ALEXANDRIA, Va. – NCUA, which said last week it approved an additional 553 federally chartered credit unions to low-income status and its exemption from the member business loan cap, said this morning it plans to add another 400 state chartered credit unions to the list, providing them with the ability to accept non-member deposits, secondary capital and the ability to tap into NCUA’s low-rate community development loans, as well as exceed the 12.25% of assets limit on commercial loans.

The agency is working with the National Association of State CU Supervisors to approve about 400 state charters to the low-income list, according to Bill Myers, director of NCUA’s Office of Small CU Initiatives.

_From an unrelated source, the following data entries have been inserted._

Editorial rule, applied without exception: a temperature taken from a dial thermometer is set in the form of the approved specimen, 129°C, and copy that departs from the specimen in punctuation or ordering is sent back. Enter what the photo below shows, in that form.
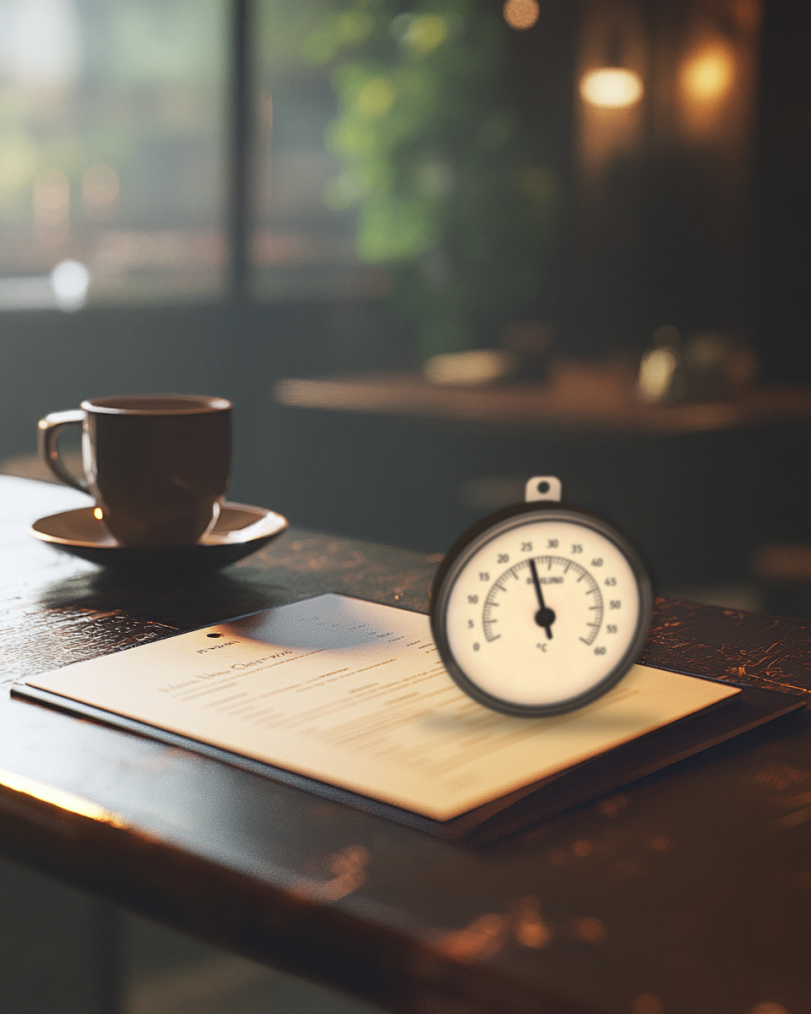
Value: 25°C
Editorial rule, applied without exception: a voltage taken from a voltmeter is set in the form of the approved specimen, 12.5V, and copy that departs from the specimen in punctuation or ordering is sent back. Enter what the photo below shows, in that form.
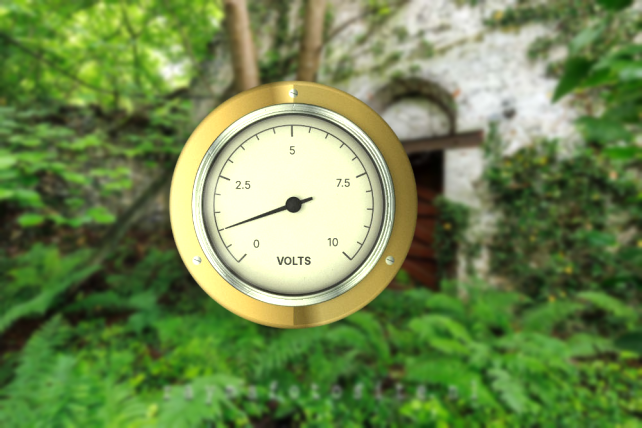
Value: 1V
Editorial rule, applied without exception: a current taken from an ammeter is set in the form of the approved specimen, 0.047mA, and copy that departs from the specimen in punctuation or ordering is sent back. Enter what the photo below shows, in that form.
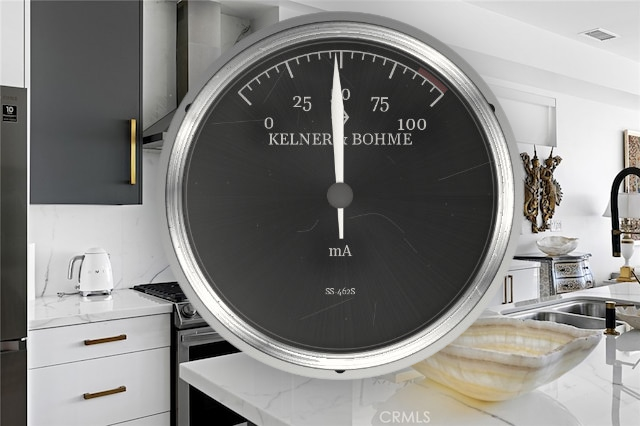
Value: 47.5mA
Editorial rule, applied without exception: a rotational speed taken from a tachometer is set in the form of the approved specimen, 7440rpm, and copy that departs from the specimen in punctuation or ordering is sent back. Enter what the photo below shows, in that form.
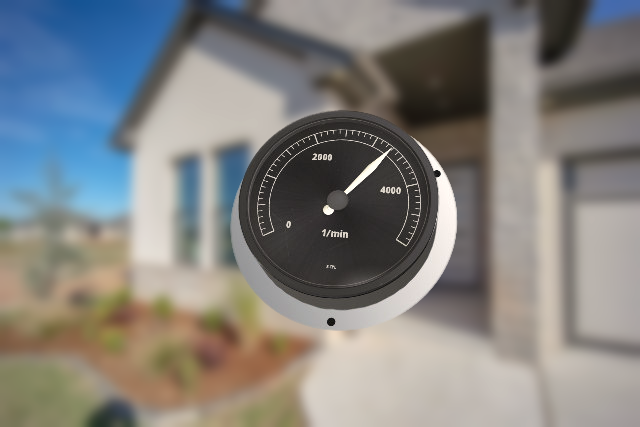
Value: 3300rpm
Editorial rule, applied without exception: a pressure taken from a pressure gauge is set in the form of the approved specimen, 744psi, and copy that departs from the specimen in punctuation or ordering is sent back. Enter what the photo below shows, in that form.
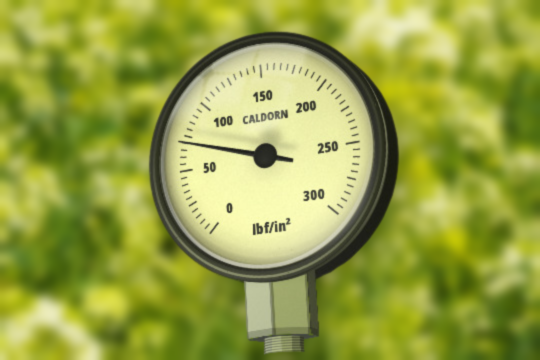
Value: 70psi
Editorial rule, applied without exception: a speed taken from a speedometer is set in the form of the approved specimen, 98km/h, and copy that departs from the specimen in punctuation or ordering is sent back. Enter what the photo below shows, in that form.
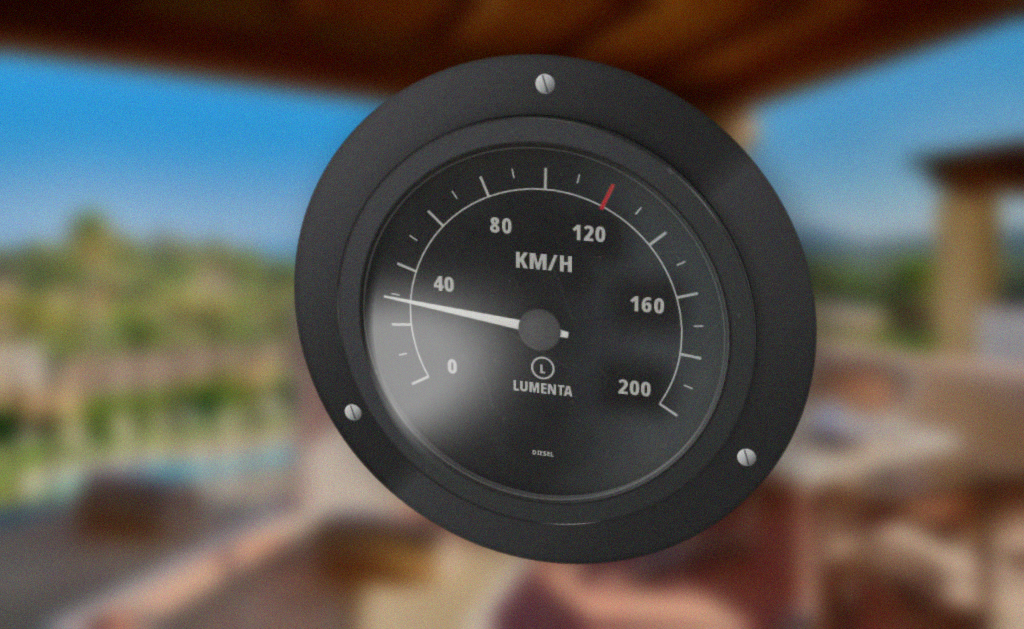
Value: 30km/h
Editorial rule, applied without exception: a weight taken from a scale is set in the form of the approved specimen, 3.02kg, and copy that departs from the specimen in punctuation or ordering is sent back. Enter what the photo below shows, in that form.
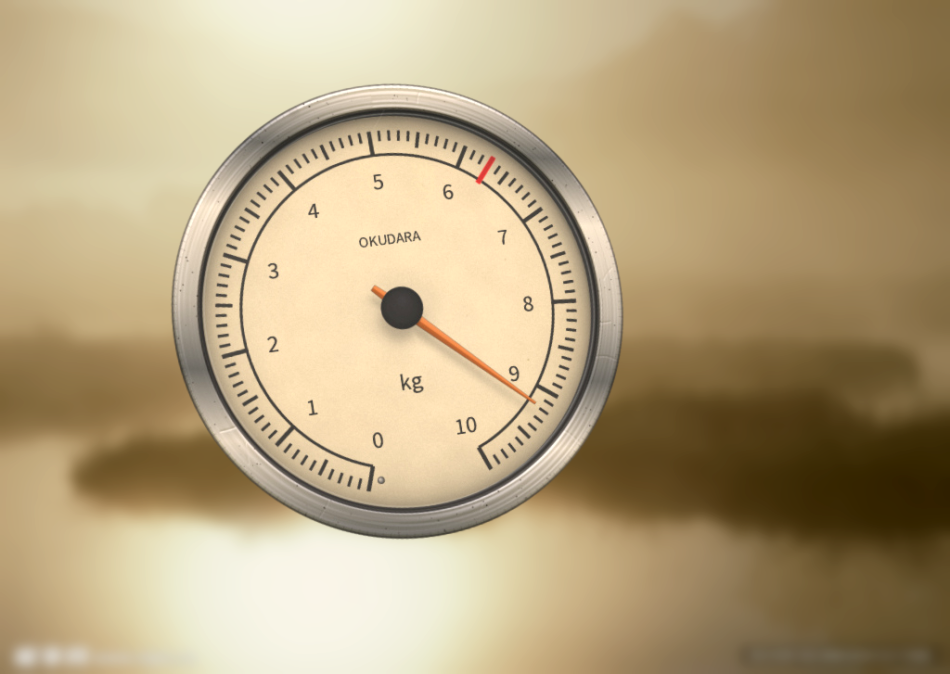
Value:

That makes a total of 2,000 of the nation’s 7,000 federally insured credit unions, including some of the nation’s largest, which will be eligible for the exemption from the congressionally mandated MBL cap and the other rules. The addition of 1,000 credit unions to the list comes as Congress is not expected to pass credit union-backed legislation that would increase the cap all the way to 27.5%.

The NCUA Board also proposed this morning to broaden its definition of a small credit union to $30 million in assets from the current $10 million in another effort ease regulatory burden. Small credit unions are exempt from the agency’s risk-based net worth rules and the new rule requiring a comprehensive interest-rate risk policy, among other things, and are eligible for assistance through the small credit unions office, such as consultation and advisory services.

“When we look at the metrics of small credit unions, they really are struggling,” said NCUA Chairman Debbie Matz, during this morning’s monthly NCUA Board meeting. “I view this as a step towards helping the viability of small credit unions.”

The proposal was issued for a 30-day comment period.

The NCUA Board also proposed a rule that would allow credit unions to invest in Treasury Inflation Protected Securities, or TIPS, the value of which rises with inflation and falls with deflation. When a TIPS matures, the holder is paid the adjusted principal or original principal, whichever is greater. The TIPS proposal is open for a 30-day comment period.

NCUA also invited comments on a preliminary proposal to ease restrictions on payday loans, in order to increase the number of credit unions offering the products. Among the questions being posed are: should credit unions be allowed to charge higher rates or higher fees, be allowed to offer shorter terms or greater amounts for the payday loans.